▶ _Selected excerpt_:
Adrenal incidentaloma does it require surgical treatment? Case report and review of literature.

INTRODUCTION

Adrenal incidentalomas have a prevalence of at least 5% in the general population. Among these adrenal myelolipoma are rare nonfunctioning tumors of adrenal with an incidence of 0.1-0.2% as documented in CT and autopsy series. We report such a rare case of adrenal myelolipoma incidentally detected while evaluating a case of chronic nonspecific flank pain.

PRESENTATION OF CASE

38-year-old obese female patient, known hypertensive on treatment presented with nonspecific right flank pain since 1 year. Ultrasonography and Computed tomography of the abdomen showed right adrenal gland mass with fat density measuring 6.3cm×6.2cm×5cm. Patient underwent right side adrenalectomy, post operatively patient had an uneventful recovery. Histopathological examination of the specimen revealed features of adrenal myelolipoma.

▶ _The data_:
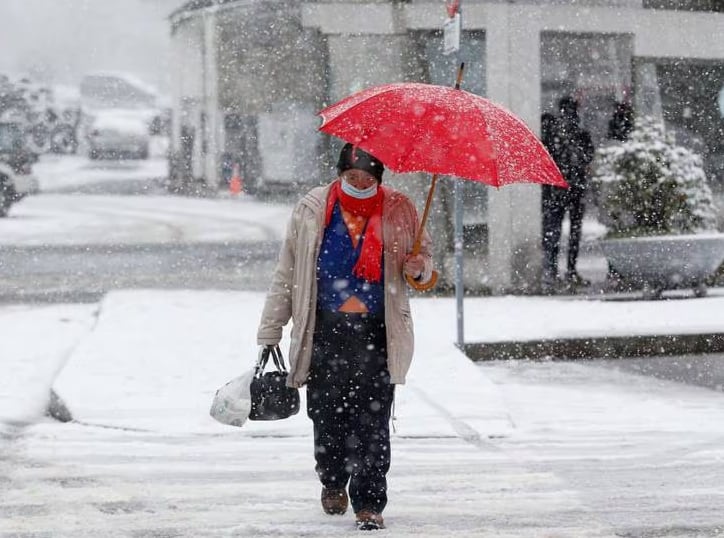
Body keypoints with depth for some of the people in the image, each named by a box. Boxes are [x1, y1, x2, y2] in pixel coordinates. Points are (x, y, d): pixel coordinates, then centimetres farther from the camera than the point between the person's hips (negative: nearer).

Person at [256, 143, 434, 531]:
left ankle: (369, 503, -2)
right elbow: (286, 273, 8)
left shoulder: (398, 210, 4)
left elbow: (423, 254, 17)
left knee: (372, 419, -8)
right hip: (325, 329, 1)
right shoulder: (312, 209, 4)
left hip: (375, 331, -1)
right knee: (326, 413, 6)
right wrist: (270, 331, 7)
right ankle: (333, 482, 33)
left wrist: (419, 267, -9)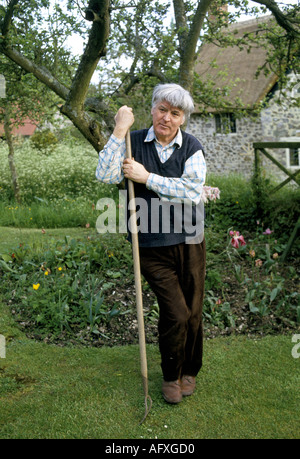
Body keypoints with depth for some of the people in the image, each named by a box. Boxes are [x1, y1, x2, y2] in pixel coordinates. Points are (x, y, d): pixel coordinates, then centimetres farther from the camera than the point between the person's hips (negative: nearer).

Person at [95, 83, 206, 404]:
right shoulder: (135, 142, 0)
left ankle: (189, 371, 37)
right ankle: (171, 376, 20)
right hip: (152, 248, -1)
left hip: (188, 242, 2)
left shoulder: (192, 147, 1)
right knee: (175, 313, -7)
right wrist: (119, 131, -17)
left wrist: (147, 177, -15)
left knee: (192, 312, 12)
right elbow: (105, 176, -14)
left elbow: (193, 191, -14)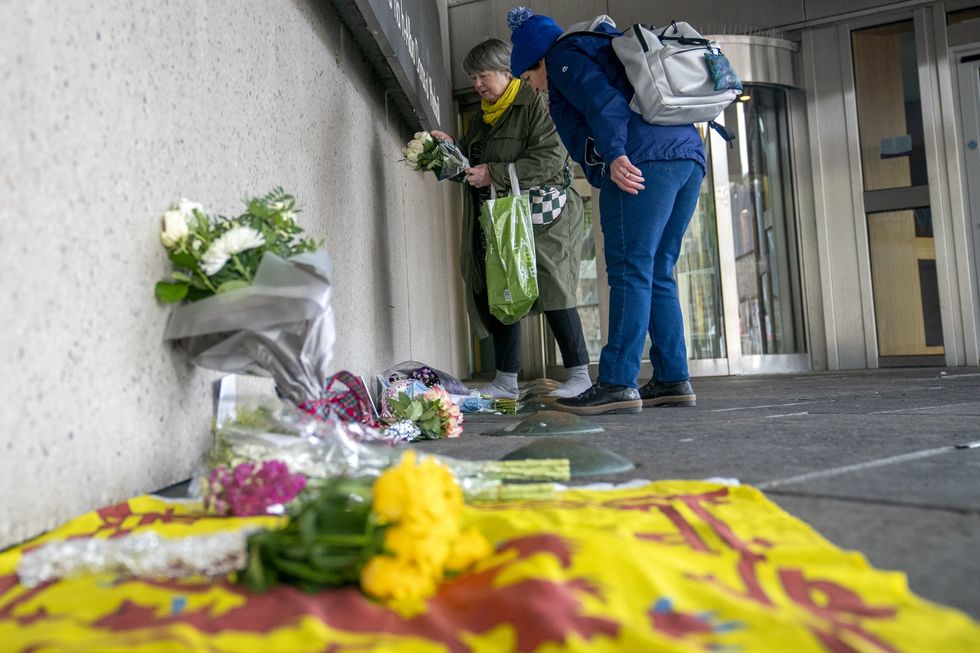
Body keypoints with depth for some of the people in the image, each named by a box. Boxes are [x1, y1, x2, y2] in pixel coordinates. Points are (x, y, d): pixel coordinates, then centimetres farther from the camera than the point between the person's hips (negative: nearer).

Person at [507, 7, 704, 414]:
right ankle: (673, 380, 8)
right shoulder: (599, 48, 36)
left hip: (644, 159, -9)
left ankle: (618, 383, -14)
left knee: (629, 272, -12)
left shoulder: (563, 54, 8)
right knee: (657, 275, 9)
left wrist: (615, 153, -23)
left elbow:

▶ _Required work_:
A. Using the case report on adrenal myelolipoma, decide whether each statement agrees with it: (i) the patient's adrenal mass was on the left side; (ii) adrenal myelolipomas are described as nonfunctioning tumors; (iii) the patient's recovery after surgery was complicated. Answer yes or no for each and quote the words that decide it.
B. Write what follows the last sentence of the adrenal myelolipoma case report.

▶ _Answer set_:
A.
(i) No: "showed right adrenal gland mass with fat density measuring 6.3cm×6.2cm×5cm"
(ii) Yes: "adrenal myelolipoma are rare nonfunctioning tumors of adrenal"
(iii) No: "post operatively patient had an uneventful recovery"

B.
DISCUSSION

Myelolipoma is an uncommon, benign; tumor like lesion composed of mature adipose tissue admixed with hematopoietic cells. Most myelolipomas appear as unilateral adrenal masses. Adrenal myelolipomas are usually small and asymptomatic. CT or MRI detects the areas of gross fat with in the lesion. These tumors can present as acute abdomen following tumor hemorrhage which is more likely in myelolipomas greater than 4cm in size, hence warrants adrenalectomy.

CONCLUSION

adrenal myelolipoma are rare benign tumors, incidentally detected on CT. CT or MRI is diagnostic. Large myelolipoma warrants surgery due to the risk of hemorrhage.